Elbow grease becomes a bit more necessary when you’re not using chemicals to clean your stainless steel. Keep in mind that the solution for stubborn smudges isn’t to rub harder; simply reapply your cleaning agent and wipe again.
Use Cotton Cloths
Use cotton cloths to clean and wipe, as cotton tends to leave behind less lint. An old white undershirt—a trick I learned from my mom—works great. Any cloths that are non-abrasive, like a microfiber cloth or paper towels, will also do the trick. Save any sort of “scrubby” pad for your stainless steel sink, not the face of your appliances.
Wipe With the Grain
Before you start, identify the grain of the steel on your appliance. You’ll find it if you peer closely at the surface. You’ll get the most shine if you wipe in the direction of the grain, instead of against it. You won’t ruin anything by wiping against the grain, but it’s much less effective. Now, here's what to clean with:
My husband complains that our house “smells like salad” because I prefer to clean it with white distilled vinegar and water. Stainless steel is no exception.
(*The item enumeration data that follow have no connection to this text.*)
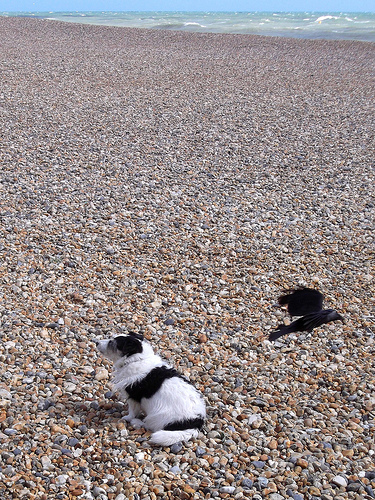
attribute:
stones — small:
[2, 18, 374, 497]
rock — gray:
[238, 476, 255, 489]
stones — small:
[46, 223, 197, 310]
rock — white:
[331, 473, 348, 488]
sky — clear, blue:
[0, 0, 373, 12]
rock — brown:
[234, 412, 249, 421]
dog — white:
[94, 329, 211, 452]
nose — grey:
[93, 337, 101, 348]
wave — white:
[302, 11, 354, 46]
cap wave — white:
[316, 15, 353, 21]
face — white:
[92, 335, 120, 359]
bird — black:
[260, 280, 351, 346]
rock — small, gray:
[252, 460, 265, 470]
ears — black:
[119, 329, 143, 355]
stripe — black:
[126, 365, 175, 402]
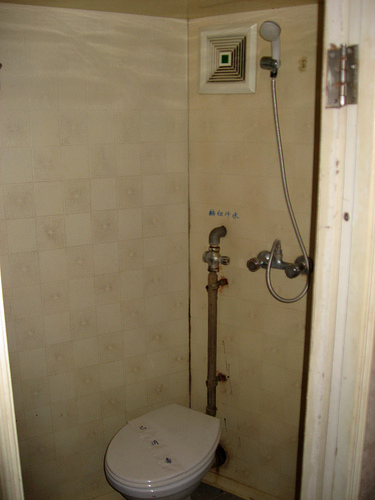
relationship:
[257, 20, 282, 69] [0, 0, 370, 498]
shower head hanging on wall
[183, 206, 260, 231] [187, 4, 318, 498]
writing on wall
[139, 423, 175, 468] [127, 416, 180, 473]
writing on lid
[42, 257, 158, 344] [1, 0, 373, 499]
tiles are on bathroom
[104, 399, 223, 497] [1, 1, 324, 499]
toilet in bathroom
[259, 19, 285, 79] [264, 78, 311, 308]
shower head attached to piping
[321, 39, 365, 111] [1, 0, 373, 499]
hinge leading to bathroom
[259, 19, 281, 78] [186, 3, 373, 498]
shower head hanging on wall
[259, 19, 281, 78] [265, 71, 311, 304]
shower head has hose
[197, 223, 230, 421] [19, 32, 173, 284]
pipe on wall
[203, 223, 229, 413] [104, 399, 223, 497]
waterpipe by toilet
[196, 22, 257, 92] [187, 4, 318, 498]
vent in wall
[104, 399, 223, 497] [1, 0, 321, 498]
toilet on wall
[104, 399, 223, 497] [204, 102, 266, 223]
toilet on wall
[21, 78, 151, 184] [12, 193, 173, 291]
wall has tile design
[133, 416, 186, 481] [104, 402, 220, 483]
sign on lid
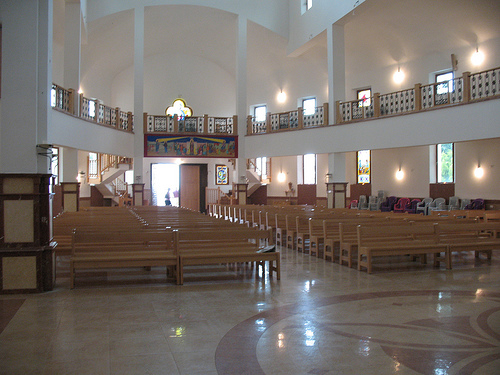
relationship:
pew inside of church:
[72, 235, 284, 273] [5, 8, 495, 372]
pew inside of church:
[50, 204, 499, 289] [5, 8, 495, 372]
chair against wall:
[381, 195, 396, 209] [370, 153, 425, 197]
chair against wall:
[381, 196, 485, 218] [452, 145, 499, 199]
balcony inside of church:
[249, 125, 369, 155] [5, 8, 495, 372]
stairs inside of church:
[90, 160, 128, 180] [5, 8, 495, 372]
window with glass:
[354, 151, 376, 185] [363, 164, 369, 178]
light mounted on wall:
[395, 171, 405, 180] [370, 153, 425, 197]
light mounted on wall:
[473, 166, 487, 180] [452, 145, 499, 199]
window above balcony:
[166, 98, 192, 118] [249, 125, 369, 155]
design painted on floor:
[222, 288, 499, 374] [16, 286, 499, 371]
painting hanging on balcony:
[144, 135, 242, 162] [40, 131, 250, 149]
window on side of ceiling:
[296, 1, 320, 16] [67, 3, 474, 69]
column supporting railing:
[416, 86, 422, 112] [381, 93, 417, 115]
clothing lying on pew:
[259, 246, 281, 256] [72, 235, 284, 273]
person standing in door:
[164, 187, 170, 204] [152, 166, 181, 207]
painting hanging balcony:
[144, 135, 242, 162] [249, 125, 369, 155]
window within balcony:
[252, 104, 274, 125] [249, 125, 369, 155]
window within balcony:
[299, 96, 322, 115] [249, 125, 369, 155]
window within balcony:
[432, 76, 457, 100] [249, 125, 369, 155]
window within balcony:
[356, 90, 378, 110] [249, 125, 369, 155]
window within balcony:
[88, 93, 109, 120] [249, 125, 369, 155]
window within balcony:
[51, 77, 66, 106] [249, 125, 369, 155]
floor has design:
[16, 286, 499, 371] [222, 288, 499, 374]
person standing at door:
[164, 187, 170, 204] [152, 166, 181, 207]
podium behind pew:
[250, 184, 269, 204] [207, 205, 211, 213]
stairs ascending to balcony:
[90, 160, 128, 180] [249, 125, 369, 155]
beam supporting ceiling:
[328, 28, 345, 126] [67, 3, 474, 69]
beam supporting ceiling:
[233, 26, 247, 135] [67, 3, 474, 69]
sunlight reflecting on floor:
[303, 326, 322, 352] [16, 286, 499, 371]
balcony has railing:
[249, 125, 369, 155] [273, 112, 319, 127]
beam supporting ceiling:
[129, 8, 149, 131] [67, 3, 474, 69]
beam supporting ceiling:
[64, 10, 86, 95] [67, 3, 474, 69]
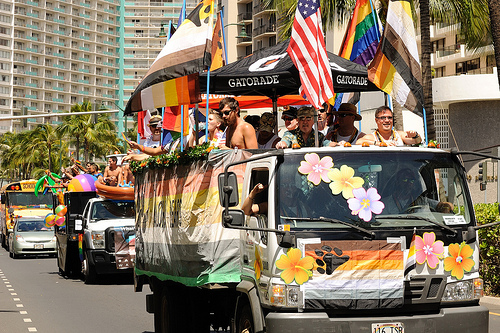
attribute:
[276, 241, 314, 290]
flower — orange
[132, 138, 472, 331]
truck — open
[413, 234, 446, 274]
flower — pink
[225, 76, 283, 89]
writing — white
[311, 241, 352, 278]
paw print — black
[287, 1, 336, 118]
flag — american, large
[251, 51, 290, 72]
symbol — white, orange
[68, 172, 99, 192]
ball — colorful, large, multi-colored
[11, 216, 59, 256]
car — gray, compact, silver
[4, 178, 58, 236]
school bus — yellow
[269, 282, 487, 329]
grill — black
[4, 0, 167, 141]
complex — large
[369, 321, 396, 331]
license plate — white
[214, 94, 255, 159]
man — shirtless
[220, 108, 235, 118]
glasses — dark, black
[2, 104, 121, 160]
cluster — large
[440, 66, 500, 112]
balcony — white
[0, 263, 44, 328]
lines — white, broken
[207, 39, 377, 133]
tent — black, white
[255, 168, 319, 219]
passenger — man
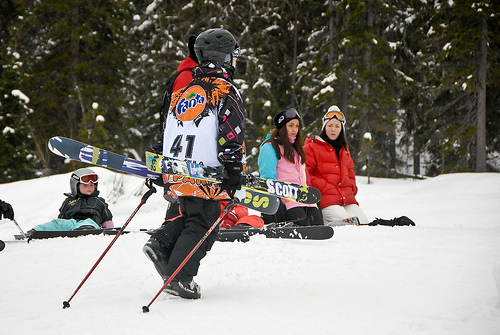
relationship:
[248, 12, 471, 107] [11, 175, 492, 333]
trees covered with snow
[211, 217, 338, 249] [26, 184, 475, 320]
ski in snow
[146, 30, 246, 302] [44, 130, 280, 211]
child carrying skis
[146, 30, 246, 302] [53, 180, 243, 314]
child carrying poles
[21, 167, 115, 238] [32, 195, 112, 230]
boy on ski outfit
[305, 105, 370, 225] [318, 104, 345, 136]
child on hat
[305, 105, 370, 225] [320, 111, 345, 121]
child on goggles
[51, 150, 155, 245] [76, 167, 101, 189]
boy in goggles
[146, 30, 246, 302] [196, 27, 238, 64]
child in helmet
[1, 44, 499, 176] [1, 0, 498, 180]
branches in trees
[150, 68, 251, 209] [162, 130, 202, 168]
jacket with number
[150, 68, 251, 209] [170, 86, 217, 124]
jacket with logos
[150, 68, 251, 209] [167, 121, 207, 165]
jacket has number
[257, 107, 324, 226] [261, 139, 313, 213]
child wearing jacket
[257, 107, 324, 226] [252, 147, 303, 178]
child wearing jacket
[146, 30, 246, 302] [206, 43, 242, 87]
child wearing goggles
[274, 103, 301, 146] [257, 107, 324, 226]
head of child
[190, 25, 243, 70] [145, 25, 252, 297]
head of person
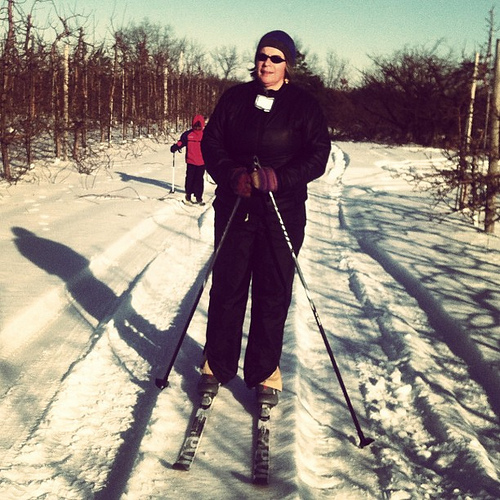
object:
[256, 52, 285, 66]
glasses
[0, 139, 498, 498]
trail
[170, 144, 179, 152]
hand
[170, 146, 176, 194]
pole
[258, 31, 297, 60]
hat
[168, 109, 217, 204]
skier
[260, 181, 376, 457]
ski pole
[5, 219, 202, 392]
shadow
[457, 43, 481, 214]
tree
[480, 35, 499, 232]
tree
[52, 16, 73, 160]
tree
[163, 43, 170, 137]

The vinegar helps break up any residual grease left from fingertips or cooking on the surface. Put it in a spray bottle and wipe clean.
A Touch of Oil
In keeping with the salad theme, many sources suggest polishing appliances with oil—whether mineral, baby, or even olive—to help protect the surface. Frankly, I’m less a fan of this approach, though it does work great for shine. I’ve found that while it looks great at first, polishing with any of these oils seems to attract more fingerprints and smudges over time than a simple polish with a microfiber cloth. But if showroom sheen is what you’re after, oil is your ticket.
At first, the idea of cleaning my stainless steel appliances with either dish detergent or club soda sort of scared me. Because stainless steel appliances have a tendency to show water stains, adding water seemed counterintuitive. To my surprise, a dab of non-toxic dish soap on a damp cloth removed even little-kid smudges, and a thorough drying with another cloth kept my water-panic at bay.
Spraying the surface with club soda proved as effective as a cleaning method as dish detergent. Whether it’s the tiny bubbles or the trace minerals added, club soda surprised me with how well—and how easily—it removed fingerprints and old spots that I’d missed. It did, however, leave streaks that I had to polish...with a bit of oil.
By far the messiest and most time consuming trick was making a paste out of baking soda and water, but—hands down—it did the best job. My 9-year-old fridge looked like I’d just peeled off its protective plastic covering from the showroom. However, because you rub small sections of the surface with the paste and a cloth, bits of that paste might fall to the floor. Baking soda also leaves a white residue behind, which you have to remove with a damp cloth before you can polish with your microfiber cloth.
I wouldn’t use this method to clean the entirety of my appliances, but for those stubborn or hard-to-reach spots (like under the handles), baking soda is the way to go. A little paste goes a long way, and you barely need any pressure when wiping.
As with anything, before tackling the front of your shiny appliance, test any new cleaning method on an inconspicuous spot. If you like the results, then take it from there.